→ **Texto del ejercicio**:
En un curso ofertado por la Universidad Complutense de Madrid y la Cruz Roja española, Susana Raffalli comprendió la importancia de la alimentación en las emergencias humanitarias, y con estas credenciales se postuló al Oxford Committee for Famine Relief (Oxfam), confederación internacional con la que trabajó en varios proyectos sociales en todo el mundo, desde el tsunami indonesio de diciembre de 2004 hasta campañas en varios países asiáticos y africanos. De aquellas experiencias recuerda una lección que no olvida: a veces toca tener que negociar con dictadores, con los que tienen el control.

Utiliza una metáfora para explicar esa lección: “Si vamos todos en un avión y se empieza a caer. Tú tienes al piloto legítimo amarrado en el baño y a los secuestradores en la cabina. Quieres salvarte y salvar a todos los pasajeros. ¿Tú vas a ir al baño por el piloto legítimo o te vas con los locos que están manejando? La acción humanitaria se hace con los que tienen el control. No tiene sentido negociar con alguien que si bien es legítimo no tiene poder”.

Su regreso definitivo a Venezuela fue en 2011, debido a la enfermedad de una de sus hermanas. Aunque estaba en contacto con la realidad venezolana, le costó entender cómo funcionaba la gestión humanitaria en el país, pues sus colegas eran del ámbito clínico y su formación social la adquirió afuera.

Intentó con la Fundación Bengoa, pero esa organización era más social que humanitaria. La degradación de la calidad de vida de los venezolanos aumentaba con velocidad. Debía decidirse rápido. En casa las cosas tampoco andaban bien; una segunda hermana falleció en el año 2013.

[Registros de origen]
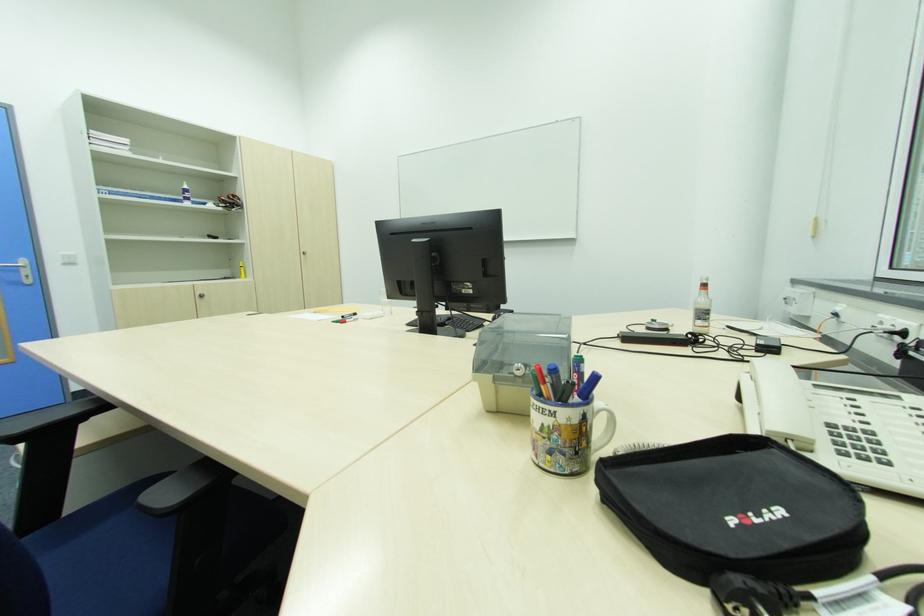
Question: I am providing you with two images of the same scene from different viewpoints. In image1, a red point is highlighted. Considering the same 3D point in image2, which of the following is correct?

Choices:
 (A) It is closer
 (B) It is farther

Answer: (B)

→ **Consigna**: Según el texto sobre Susana Raffalli, ¿en qué año regresó ella definitivamente a Venezuela?

→ **Respuesta esperada**: En 2011.